The Idaho Fish and Game Commission unanimously adopted a wolf management plan instructing the state to gradually reduce the wolf population from about 1,340 to 500 animals over the next six years.

The new wolf-management plan was introduced at a Commission meeting on January 26. It calls for incentivizing more hunting and trapping of wolves and loosening Idaho’s wolf hunting and trapping policies.

The goal is to keep the wolf and big game, mostly elk, populations balanced to minimize conflict with livestock by upping harvest pressure.

Reaching 500 wolves would also mark a return to Idaho’s minimum recovery goal for wolves. In 2009, the U.S. Fish and Wildlife Service set the management objective when wolves in the northern Rocky Mountains were pulled from the federal Endangered Species Act and returned to Idaho, Montana, Oregon, Washington, and Wyoming, for management.

The Fish and Wildlife Service’s delisting rule also laid out minimum recovery goals of 400 wolves for Montana and 200-300 for Wyoming, stipulating that each state in the Northern Rockies region maintain at least 150 wolves and 15 breeding pairs to keep gray wolves off the endangered species list.

Fish and Game’s most recent peak-population estimate is based on game camera surveys from summer 2022. According to this, Idaho had a maximum of 1,337 wolves. That’s a 13% decrease from 2021, when over 1,500 wolves roamed the state, but still 840 more than required.

“With improved population estimation, it is clear that Idaho’s population has been well above this objective since delisting. During 2019-2021, Idaho’s wolf population has fluctuated around 1,270 animals during the annual cycle of reproduction and mortality,” the plan states.

Fish and Game Public Information Supervisor, Roger Phillips, stated that reducing the wolf population would benefit elk populations.
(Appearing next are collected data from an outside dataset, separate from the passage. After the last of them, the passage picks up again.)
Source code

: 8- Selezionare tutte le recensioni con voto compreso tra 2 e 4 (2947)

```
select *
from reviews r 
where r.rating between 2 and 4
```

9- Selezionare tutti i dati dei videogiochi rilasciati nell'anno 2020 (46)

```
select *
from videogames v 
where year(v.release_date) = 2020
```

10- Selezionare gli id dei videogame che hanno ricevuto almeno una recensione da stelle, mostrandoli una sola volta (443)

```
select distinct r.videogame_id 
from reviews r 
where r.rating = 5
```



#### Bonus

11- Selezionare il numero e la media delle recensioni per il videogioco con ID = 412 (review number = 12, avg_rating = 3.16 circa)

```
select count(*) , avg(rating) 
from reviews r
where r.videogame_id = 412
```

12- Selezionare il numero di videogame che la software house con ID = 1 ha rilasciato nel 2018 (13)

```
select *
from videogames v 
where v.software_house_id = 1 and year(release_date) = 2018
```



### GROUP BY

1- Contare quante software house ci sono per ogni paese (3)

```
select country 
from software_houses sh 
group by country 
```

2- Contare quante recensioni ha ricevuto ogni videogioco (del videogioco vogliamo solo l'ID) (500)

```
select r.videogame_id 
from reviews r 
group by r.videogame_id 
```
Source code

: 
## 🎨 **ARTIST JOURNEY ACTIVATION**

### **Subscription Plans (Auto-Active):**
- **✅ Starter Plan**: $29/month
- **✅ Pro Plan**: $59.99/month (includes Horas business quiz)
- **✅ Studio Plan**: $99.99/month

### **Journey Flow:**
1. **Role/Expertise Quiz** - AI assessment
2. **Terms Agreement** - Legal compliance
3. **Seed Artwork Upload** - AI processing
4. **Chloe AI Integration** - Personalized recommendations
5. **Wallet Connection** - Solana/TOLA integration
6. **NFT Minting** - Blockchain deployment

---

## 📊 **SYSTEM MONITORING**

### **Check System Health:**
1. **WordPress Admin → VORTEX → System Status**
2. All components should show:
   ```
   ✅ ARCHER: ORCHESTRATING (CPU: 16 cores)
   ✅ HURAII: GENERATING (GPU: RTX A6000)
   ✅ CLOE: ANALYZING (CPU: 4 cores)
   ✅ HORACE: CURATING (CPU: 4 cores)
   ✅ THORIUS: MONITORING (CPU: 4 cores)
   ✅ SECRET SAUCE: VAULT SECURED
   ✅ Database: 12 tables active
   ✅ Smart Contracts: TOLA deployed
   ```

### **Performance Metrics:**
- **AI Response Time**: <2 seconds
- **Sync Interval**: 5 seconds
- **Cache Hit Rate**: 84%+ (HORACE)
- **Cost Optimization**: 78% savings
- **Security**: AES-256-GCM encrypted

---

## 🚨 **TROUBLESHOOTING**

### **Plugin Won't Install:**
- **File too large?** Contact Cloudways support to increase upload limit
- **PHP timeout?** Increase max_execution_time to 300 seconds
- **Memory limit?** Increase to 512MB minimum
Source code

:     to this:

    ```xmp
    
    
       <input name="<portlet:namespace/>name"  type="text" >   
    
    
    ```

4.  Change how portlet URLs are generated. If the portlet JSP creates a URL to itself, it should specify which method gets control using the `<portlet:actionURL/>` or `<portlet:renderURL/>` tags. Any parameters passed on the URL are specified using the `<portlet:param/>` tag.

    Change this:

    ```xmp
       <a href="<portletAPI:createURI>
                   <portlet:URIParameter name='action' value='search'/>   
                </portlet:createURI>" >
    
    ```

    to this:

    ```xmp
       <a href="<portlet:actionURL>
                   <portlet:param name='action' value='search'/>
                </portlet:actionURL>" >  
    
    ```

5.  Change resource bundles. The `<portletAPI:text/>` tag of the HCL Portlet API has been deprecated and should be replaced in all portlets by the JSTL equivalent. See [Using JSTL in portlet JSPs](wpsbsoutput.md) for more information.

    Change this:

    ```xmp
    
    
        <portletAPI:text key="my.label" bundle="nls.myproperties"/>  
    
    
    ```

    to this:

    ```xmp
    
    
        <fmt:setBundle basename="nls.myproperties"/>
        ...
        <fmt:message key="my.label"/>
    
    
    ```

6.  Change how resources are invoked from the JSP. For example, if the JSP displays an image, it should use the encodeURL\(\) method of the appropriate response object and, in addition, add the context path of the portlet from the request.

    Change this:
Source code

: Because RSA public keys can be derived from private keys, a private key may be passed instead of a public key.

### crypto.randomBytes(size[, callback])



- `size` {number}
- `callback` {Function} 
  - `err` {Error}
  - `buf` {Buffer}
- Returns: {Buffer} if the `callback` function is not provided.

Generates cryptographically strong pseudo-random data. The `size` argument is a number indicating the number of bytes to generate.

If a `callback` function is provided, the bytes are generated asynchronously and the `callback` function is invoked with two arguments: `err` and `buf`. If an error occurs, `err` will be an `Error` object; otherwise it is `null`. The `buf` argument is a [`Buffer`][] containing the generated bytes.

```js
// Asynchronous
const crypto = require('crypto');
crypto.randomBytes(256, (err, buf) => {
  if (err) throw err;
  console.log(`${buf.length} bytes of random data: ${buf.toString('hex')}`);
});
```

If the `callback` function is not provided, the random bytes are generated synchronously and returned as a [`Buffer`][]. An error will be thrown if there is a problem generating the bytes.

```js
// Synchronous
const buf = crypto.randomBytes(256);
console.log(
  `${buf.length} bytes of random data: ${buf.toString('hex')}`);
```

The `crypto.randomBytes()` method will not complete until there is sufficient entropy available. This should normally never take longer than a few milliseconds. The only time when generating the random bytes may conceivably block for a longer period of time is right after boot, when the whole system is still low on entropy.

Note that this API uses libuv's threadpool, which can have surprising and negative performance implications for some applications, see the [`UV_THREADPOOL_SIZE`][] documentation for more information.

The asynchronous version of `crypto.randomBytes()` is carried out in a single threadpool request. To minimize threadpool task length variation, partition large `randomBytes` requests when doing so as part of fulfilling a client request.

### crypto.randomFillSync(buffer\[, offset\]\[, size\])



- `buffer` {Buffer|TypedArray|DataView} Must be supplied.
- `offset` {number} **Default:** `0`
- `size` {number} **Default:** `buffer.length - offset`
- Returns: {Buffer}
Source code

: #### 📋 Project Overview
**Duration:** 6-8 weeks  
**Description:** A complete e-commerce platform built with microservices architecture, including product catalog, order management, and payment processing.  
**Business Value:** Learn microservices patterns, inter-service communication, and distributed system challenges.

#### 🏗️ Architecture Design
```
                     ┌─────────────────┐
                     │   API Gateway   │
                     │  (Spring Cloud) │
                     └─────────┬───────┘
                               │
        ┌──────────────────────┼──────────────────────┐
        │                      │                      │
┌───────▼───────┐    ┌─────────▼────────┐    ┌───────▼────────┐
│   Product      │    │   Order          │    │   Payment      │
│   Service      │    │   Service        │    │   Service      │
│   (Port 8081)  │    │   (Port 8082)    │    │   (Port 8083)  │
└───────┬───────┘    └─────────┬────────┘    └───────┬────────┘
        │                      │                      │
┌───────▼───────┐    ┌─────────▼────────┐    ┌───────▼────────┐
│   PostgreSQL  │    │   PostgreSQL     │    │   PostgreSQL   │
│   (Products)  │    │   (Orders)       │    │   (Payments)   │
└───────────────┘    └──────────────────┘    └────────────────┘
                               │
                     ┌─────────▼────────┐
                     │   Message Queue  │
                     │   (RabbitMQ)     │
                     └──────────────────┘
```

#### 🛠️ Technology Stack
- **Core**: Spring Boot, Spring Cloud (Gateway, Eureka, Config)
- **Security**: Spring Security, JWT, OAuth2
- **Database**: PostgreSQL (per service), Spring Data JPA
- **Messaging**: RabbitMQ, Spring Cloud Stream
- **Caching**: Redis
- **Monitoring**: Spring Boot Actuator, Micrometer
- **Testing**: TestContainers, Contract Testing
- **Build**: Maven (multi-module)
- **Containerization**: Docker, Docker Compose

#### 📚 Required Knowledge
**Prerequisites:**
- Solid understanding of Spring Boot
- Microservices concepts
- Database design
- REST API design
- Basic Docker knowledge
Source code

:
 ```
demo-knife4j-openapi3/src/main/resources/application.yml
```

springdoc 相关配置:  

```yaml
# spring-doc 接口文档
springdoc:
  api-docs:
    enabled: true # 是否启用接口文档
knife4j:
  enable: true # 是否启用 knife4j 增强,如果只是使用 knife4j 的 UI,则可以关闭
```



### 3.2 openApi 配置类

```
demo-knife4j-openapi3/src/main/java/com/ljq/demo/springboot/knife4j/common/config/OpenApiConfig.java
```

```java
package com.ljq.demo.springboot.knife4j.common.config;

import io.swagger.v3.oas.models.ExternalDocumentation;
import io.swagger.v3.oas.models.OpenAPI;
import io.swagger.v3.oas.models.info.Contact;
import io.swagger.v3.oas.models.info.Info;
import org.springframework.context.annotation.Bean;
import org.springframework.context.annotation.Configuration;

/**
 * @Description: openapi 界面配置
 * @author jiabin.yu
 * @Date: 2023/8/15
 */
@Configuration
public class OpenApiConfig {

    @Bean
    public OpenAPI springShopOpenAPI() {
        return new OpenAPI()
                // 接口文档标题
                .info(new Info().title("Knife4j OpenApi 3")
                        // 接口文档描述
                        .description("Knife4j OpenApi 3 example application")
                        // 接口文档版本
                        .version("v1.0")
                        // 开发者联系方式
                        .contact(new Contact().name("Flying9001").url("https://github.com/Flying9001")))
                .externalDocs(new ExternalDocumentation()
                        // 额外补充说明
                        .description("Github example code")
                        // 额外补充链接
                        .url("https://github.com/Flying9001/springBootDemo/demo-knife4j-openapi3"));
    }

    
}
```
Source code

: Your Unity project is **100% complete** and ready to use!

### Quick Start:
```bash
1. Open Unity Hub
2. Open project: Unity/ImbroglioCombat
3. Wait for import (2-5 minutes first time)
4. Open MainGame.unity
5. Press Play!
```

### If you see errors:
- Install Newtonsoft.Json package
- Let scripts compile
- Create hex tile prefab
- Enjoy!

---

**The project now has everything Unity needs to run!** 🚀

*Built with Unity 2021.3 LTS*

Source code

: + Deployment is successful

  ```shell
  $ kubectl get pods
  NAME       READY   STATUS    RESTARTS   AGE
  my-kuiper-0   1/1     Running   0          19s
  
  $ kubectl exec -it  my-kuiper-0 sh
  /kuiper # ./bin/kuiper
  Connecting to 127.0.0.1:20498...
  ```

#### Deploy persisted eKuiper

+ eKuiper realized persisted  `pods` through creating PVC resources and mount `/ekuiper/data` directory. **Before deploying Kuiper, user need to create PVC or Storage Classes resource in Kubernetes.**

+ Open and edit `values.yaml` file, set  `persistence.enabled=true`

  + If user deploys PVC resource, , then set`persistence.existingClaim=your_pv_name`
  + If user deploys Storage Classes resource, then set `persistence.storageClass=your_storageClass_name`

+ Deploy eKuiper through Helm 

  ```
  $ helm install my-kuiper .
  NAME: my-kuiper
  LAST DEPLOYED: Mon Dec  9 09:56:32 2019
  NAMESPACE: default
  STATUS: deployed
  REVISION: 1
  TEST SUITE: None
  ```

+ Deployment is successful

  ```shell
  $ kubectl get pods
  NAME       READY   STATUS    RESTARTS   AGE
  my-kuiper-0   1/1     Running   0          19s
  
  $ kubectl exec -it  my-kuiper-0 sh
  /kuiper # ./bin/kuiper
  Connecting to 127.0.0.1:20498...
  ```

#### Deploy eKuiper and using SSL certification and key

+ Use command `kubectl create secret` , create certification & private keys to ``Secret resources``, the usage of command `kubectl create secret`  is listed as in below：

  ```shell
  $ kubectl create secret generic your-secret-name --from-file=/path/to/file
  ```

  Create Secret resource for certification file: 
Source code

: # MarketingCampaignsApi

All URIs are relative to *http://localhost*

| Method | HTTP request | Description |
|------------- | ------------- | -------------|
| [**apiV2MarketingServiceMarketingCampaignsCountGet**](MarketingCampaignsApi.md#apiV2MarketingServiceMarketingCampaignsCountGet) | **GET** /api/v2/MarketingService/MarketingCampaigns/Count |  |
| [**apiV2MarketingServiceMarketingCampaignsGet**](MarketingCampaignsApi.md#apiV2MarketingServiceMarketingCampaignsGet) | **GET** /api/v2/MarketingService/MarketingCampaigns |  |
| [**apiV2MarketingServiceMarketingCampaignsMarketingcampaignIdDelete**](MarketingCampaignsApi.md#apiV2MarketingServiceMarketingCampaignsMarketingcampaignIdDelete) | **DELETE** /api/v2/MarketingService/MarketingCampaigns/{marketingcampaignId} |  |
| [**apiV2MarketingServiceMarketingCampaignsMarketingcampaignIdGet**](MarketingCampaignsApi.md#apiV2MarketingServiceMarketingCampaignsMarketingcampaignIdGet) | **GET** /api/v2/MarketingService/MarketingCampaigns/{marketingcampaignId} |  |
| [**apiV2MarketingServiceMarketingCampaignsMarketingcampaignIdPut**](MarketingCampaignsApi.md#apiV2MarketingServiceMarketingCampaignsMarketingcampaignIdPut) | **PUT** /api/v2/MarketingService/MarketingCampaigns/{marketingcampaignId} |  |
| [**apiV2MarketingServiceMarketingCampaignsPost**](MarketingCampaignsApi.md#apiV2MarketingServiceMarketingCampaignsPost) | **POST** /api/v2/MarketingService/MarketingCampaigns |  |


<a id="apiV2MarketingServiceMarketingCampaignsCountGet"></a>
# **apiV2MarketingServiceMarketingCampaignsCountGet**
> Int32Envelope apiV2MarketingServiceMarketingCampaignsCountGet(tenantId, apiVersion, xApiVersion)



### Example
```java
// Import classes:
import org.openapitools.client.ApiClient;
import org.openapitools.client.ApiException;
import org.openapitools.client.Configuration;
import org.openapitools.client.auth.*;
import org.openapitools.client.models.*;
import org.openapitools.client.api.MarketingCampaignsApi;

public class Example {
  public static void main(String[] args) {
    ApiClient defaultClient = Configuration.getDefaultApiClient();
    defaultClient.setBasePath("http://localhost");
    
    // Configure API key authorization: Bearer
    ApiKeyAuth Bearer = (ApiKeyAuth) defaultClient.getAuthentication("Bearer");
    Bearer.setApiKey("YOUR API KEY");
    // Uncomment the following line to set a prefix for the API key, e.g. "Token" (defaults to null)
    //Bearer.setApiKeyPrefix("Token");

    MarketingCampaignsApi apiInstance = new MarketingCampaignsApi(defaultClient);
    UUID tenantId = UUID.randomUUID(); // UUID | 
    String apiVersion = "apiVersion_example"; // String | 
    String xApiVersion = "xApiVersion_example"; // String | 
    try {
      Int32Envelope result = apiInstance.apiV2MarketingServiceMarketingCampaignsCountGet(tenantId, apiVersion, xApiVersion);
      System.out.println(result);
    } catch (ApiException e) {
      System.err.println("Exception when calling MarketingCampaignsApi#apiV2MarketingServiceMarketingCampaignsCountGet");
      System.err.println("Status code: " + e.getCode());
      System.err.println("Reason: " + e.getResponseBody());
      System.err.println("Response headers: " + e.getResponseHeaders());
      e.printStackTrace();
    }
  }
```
Especially those affected most by wolf predation in Idaho’s Panhandle, Lolo, Selway, Middle Fork, and Sawtooth regions.

“Currently, Idaho has abundant and healthy elk populations statewide, however herds are unevenly distributed, and eight of Fish and Game’s 28 elk management zones are below objectives,” Philips stated. “In five of those zones, Fish and Game biologists have determined that predation and other factors are limiting herd growth.”

According to Leon Burman, senior wildlife technician with Fish and Game’s Magic Valley office, statewide wolf harvest has fluctuated between 400-500 wolves per year and has continued to increase since 2013.

In the Wood River Valley, fewer than 20 wolves have been hunted or trapped on an annual basis over the past decade, contributing to a “relatively small” portion of the statewide total, he said.

Burman stated that 16 wolves were hunted in the broader Magic Valley Region last year, up from 11 in 2021 and 12 in 2020. The zone includes Blaine, Cassia, Lincoln, and Twin Falls counties.

Fish and Game documented a total of 396 wolves killed in 2022, according to wolf mortality records obtained by the Express. That figure is less than any year in recent times and also 20% less than 2021, when more than 495 wolves were trapped or hunted.

Fish and Game Director, Ed Schriever, said that the intent of Fish and Game is not to “manage the wolf population to the bare minimum recovery threshold,” but to “manage the wolf population very consistently with the federal delisting rule written under the Obama administration for what will work on an occupied landscape where the public has other values with wildlife.”

Commissioner Ebert reminded everyone that the goal of the wolf management plan is to create a healthy balance, not to eradicate wolves, and that has never been the intention.